What do people think of the Enterprise Star Trek TV series? I had never watched it but checked out the 1st season DVD from the library and watched the first one last night. There was a nice anti-Euthanasia message in it.


----------



## Scott (May 15, 2006)

Another episode had a fairly pro-life message in it. A male human accidentally became "pregnant" from contact with an alien (not sexual contact, but some kind of engrafting). The Enterprise goes out of its way and into great danger to find the other parent so that the baby can be removed form the Enterprise officer alive. They even do a scan and determine that the baby is a girl and looks healthy. The baby was not described as an it. There was never a hint of abortion.


----------



## Casey (May 15, 2006)

I used to watch ST: The Next Generation. After that series, it was my experience that ST turned into some sort of alien soap opera.  I haven't seen many from the Enterprise series . . .


----------



## Scott (May 15, 2006)

Yeah, I did not like NG either and did not watch much of it. I did recently watch a DVD of the movie Star Trek: Nemesis (which is NG) and it was good. Pretty much a good vs. evil story. Soap opera themes fairly minor.


----------



## Casey (May 15, 2006)

Actually, I enjoyed The Next Generation series . . it was after that that things seemed to go down hill.


----------



## Scott (May 15, 2006)

What was after NG? Voyager and Deep Space 9?


----------



## Casey (May 15, 2006)

Yeah, first DS9 and then Voyager . . then Enterprise. DS9 was the first to take on the "soap opera" persona after a few seasons. Granted, all of the Star Trek shows have that "utopian" feel and goal, but TNG (and probably the old series, though I didn't really ever watch it much) was great sci-fi, thinking television. I used to watch it with my dad on a regular basis.


----------



## Bladestunner316 (May 16, 2006)

Star Trek

OS: Excellent if you can deal with the anti-stunning visuals its a classic.

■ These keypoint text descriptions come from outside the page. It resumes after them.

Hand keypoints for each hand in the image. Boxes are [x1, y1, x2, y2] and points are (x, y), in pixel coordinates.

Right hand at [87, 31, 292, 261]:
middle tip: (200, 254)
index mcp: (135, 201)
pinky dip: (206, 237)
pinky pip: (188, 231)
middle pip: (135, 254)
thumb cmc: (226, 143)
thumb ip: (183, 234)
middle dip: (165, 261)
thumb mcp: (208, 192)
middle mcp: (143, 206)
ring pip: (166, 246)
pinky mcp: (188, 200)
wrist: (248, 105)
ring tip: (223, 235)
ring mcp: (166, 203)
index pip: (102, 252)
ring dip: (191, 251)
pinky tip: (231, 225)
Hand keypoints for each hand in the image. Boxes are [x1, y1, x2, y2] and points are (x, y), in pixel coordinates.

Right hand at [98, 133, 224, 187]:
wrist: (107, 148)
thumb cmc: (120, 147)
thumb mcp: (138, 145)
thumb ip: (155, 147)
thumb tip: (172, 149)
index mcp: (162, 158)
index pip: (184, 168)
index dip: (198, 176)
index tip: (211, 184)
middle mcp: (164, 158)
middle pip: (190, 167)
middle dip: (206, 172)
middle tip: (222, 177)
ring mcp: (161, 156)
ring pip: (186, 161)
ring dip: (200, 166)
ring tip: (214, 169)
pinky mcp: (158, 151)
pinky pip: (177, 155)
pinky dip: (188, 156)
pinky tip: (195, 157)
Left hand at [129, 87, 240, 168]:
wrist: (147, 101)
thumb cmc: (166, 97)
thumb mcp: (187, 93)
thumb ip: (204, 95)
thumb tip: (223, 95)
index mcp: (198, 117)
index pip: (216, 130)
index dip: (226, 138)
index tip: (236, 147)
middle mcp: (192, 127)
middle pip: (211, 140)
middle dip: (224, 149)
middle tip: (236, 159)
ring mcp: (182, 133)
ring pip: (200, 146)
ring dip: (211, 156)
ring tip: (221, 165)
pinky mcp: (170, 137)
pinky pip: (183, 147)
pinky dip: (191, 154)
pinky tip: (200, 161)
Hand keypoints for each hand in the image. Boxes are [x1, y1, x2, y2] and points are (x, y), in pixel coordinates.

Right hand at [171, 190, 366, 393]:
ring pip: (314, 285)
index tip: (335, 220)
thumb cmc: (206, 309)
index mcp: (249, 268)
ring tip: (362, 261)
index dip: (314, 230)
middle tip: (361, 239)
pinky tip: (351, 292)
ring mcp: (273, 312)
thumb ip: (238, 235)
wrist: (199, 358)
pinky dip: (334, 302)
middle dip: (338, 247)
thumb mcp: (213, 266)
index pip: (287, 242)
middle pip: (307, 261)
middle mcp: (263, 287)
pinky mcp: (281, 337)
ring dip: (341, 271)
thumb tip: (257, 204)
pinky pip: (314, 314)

TNG: doesnt kick off until the 3rd season. Picard is amazing and with a great crew. 

DS9: I thought I would hate it but I fell in love with it amazing show though I ahve not seen the first season.

Voyager: Good show my least favorite didnt care for the hypocritical Janeway despite her being a female captain. Tuvok was amazingly casted almost gave Spock a run for his money!!!

Enterprise: Does not even count the producrers from the begining wanted it to be just enough to be trek but not enough to be considered somehting else and it failed to keep me interested despite the stunning visuals. Two Big Thumbs Down!!!


----------



## Bladestunner316 (May 16, 2006)

Star Trek is primarilly atheistic and polytheistic. But thats why its SCI_FI!!!


----------



## turmeric (May 16, 2006)

Beam me up, Scotty!


----------



## WrittenFromUtopia (May 16, 2006)

TNG is amazing, one of the best TV shows ever, in my opinion. But, I agree, it doesn't really start to "click" until the late 2nd/early 3rd seasons. DS9 had a really strong run after the first few seasons, and was pretty darn good the last few seasons. Lots of great action and interesting plot twists. Voyager was okay for a while, but quickly lost my interest. Enterprise is crap.


----------



## Scott (May 16, 2006)

That is interesting. So far, Enterprise seems to have the most messages consistent with Christian views of current societal issues (eg. abortion, euthenasia).


----------